Provided information:

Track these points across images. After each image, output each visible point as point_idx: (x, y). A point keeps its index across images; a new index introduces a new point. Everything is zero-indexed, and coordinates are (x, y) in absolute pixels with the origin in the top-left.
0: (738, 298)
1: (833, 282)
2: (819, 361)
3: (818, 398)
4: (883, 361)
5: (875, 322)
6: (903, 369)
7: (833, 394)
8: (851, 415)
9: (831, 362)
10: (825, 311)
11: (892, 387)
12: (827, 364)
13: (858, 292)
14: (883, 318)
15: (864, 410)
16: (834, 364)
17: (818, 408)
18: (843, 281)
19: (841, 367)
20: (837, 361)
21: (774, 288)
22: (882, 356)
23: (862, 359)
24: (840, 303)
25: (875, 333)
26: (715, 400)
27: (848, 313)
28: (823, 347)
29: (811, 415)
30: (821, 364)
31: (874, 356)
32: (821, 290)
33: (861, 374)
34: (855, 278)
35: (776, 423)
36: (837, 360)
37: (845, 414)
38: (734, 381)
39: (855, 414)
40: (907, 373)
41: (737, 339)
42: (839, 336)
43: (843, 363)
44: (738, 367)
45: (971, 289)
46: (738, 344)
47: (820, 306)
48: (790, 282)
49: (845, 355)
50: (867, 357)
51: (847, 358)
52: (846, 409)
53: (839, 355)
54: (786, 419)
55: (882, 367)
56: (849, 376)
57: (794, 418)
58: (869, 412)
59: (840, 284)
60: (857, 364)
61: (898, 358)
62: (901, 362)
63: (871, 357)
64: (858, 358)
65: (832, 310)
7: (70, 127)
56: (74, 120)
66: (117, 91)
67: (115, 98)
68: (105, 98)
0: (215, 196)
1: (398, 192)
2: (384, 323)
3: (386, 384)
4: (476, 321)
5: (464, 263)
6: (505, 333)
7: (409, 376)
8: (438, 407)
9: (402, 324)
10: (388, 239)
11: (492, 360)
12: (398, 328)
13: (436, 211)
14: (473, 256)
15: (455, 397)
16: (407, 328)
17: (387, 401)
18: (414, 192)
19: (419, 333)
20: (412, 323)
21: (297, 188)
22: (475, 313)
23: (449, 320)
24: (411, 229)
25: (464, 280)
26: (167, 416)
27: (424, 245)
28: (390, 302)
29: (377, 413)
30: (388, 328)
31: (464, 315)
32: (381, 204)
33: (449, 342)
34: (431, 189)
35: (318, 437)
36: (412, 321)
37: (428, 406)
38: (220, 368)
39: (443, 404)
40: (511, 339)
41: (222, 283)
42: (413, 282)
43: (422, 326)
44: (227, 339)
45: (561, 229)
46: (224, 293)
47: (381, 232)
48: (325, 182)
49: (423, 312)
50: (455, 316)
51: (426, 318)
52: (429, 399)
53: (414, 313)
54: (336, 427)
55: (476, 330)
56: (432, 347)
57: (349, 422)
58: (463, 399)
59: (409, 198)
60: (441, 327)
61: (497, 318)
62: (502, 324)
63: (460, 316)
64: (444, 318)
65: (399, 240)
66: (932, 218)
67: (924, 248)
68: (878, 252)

What you are asked to do:
Reproduce every row above character for character, keeping the original order and line breaks.

Output:
Track these points across images. After each image, output each visible point as point_idx: (x, y). A point keeps its index across images; a new index introduces a new point. Everything is zero-indexed, and coordinates are (x, y) in absolute pixels with the origin in the top-left.
0: (738, 298)
1: (833, 282)
2: (819, 361)
3: (818, 398)
4: (883, 361)
5: (875, 322)
6: (903, 369)
7: (833, 394)
8: (851, 415)
9: (831, 362)
10: (825, 311)
11: (892, 387)
12: (827, 364)
13: (858, 292)
14: (883, 318)
15: (864, 410)
16: (834, 364)
17: (818, 408)
18: (843, 281)
19: (841, 367)
20: (837, 361)
21: (774, 288)
22: (882, 356)
23: (862, 359)
24: (840, 303)
25: (875, 333)
26: (715, 400)
27: (848, 313)
28: (823, 347)
29: (811, 415)
30: (821, 364)
31: (874, 356)
32: (821, 290)
33: (861, 374)
34: (855, 278)
35: (776, 423)
36: (837, 360)
37: (845, 414)
38: (734, 381)
39: (855, 414)
40: (907, 373)
41: (737, 339)
42: (839, 336)
43: (843, 363)
44: (738, 367)
45: (971, 289)
46: (738, 344)
47: (820, 306)
48: (790, 282)
49: (845, 355)
50: (867, 357)
51: (847, 358)
52: (846, 409)
53: (839, 355)
54: (786, 419)
55: (882, 367)
56: (849, 376)
57: (794, 418)
58: (869, 412)
59: (840, 284)
60: (857, 364)
61: (898, 358)
62: (901, 362)
63: (871, 357)
64: (858, 358)
65: (832, 310)
7: (70, 127)
56: (74, 120)
66: (117, 91)
67: (115, 98)
68: (105, 98)
0: (215, 196)
1: (398, 192)
2: (384, 323)
3: (386, 384)
4: (476, 321)
5: (464, 263)
6: (505, 333)
7: (409, 376)
8: (438, 407)
9: (402, 324)
10: (388, 239)
11: (492, 360)
12: (398, 328)
13: (436, 211)
14: (473, 256)
15: (455, 397)
16: (407, 328)
17: (387, 401)
18: (414, 192)
19: (419, 333)
20: (412, 323)
21: (297, 188)
22: (475, 313)
23: (449, 320)
24: (411, 229)
25: (464, 280)
26: (167, 416)
27: (424, 245)
28: (390, 302)
29: (377, 413)
30: (388, 328)
31: (464, 315)
32: (381, 204)
33: (449, 342)
34: (431, 189)
35: (318, 437)
36: (412, 321)
37: (428, 406)
38: (220, 368)
39: (443, 404)
40: (511, 339)
41: (222, 283)
42: (413, 282)
43: (422, 326)
44: (227, 339)
45: (561, 229)
46: (224, 293)
47: (381, 232)
48: (325, 182)
49: (423, 312)
50: (455, 316)
51: (426, 318)
52: (429, 399)
53: (414, 313)
54: (336, 427)
55: (476, 330)
56: (432, 347)
57: (349, 422)
58: (463, 399)
59: (409, 198)
60: (441, 327)
61: (497, 318)
62: (502, 324)
63: (460, 316)
64: (444, 318)
65: (399, 240)
66: (932, 218)
67: (924, 248)
68: (878, 252)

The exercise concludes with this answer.